Stocks around the world are screaming higher this morning after the Bank of Japan announced plans to expand its version of Quantitative Easing. The Nikkei 225 (^N225) shot up nearly 5% to levels not seen since 2007. Never a nation to be left out of a party, U.S. investors have driven futures to within shouting distance of record highs ahead of the open.
At this year's Halloween galas every bull is a sexy, slutty bull and bears are either going naked or not at all.
Even in the year of "V" bottoms, what we've seen in October has been wild. Remember, just two weeks ago the S&P 500 (^GSPC) was within a few ticks of an official correction. The Dow (^DJI) was down over 6% just in October and now only needs to close at 17,042 to post its sixth positive October in the last ten years.
I mention the Dow because it's the index of choice for historical rankings. According to some excellent work by Yahoo Finance contributor Dana Lyons this will be only the 16th time since 1900 that the Dow will close a month in the green after being down 6% or more. 15 times in 114 years!

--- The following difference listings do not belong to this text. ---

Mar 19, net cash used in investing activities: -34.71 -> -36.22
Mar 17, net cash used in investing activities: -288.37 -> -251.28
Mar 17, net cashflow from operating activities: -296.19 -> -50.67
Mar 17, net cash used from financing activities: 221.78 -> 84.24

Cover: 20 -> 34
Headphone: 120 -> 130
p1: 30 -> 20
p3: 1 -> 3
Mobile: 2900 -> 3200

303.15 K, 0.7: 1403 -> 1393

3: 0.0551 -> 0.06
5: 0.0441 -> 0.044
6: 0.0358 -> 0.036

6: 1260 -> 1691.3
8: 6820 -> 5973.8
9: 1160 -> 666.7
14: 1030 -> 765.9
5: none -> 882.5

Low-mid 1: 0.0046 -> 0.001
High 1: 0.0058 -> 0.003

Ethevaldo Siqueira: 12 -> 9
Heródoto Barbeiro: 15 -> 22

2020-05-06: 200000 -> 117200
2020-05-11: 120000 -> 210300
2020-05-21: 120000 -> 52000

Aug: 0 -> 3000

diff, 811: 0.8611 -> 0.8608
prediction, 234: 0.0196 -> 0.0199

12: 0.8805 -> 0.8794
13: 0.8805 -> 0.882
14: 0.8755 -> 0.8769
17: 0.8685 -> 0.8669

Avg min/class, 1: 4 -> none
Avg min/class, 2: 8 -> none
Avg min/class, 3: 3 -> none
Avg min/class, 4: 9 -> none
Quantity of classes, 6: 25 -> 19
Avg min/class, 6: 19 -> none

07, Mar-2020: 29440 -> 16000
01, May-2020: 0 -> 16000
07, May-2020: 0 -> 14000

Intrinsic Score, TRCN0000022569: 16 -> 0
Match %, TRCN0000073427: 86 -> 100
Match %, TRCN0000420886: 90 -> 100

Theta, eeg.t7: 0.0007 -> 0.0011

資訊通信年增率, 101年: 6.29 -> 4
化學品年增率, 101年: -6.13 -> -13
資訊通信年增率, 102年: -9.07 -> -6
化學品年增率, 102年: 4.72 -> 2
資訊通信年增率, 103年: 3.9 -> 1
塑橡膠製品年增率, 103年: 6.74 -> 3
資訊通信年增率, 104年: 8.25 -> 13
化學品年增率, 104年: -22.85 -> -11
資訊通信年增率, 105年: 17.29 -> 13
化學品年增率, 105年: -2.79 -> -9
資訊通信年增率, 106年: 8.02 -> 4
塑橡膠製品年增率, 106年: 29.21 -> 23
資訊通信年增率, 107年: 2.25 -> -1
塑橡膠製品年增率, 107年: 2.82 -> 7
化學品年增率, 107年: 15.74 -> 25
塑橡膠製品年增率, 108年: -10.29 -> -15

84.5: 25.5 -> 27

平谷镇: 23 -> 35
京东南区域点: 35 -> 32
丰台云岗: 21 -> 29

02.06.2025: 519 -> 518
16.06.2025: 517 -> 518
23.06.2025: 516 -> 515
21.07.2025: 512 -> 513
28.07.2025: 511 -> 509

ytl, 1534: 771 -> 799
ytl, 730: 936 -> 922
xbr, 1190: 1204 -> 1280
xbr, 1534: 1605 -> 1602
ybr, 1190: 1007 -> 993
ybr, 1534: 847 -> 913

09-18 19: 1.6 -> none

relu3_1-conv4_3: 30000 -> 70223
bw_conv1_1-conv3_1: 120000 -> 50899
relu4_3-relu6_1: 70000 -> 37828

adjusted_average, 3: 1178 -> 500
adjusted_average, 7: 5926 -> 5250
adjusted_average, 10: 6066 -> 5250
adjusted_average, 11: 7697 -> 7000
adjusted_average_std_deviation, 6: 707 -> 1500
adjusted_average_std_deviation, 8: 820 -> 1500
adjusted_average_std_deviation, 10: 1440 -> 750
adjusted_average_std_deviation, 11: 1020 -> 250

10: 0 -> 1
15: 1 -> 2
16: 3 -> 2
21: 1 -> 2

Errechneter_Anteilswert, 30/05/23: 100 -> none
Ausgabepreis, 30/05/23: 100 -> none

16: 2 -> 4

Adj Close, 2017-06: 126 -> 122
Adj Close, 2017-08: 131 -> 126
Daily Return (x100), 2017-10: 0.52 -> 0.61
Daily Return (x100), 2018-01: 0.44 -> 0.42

I started this month by noting the statistical absurdity of tracking stats like "how does the Dow do in October of the midterm election years during the second term of a presidency." That's because the sample size is too small. The difference here is that Lyons is talking about every month for more than a century. There have been 1,380 trading months (not counting periods the market was closed for wars and such) since 1900. What we're watching has happened just 16 times.
There may be folks initiating short positions today but the ones who came into this month bearish, or worse the people who shorted the tape two weeks ago, are Zombie fund managers. The path of maximum pain for the balance of the year is higher because there simply aren't enough people involved in this rally.
What happens then? If God knows he's not talking. Today is a Pagan holiday. Just grab a candy bar, sit back and enjoy what you're seeing; it could be a while before you get another chance.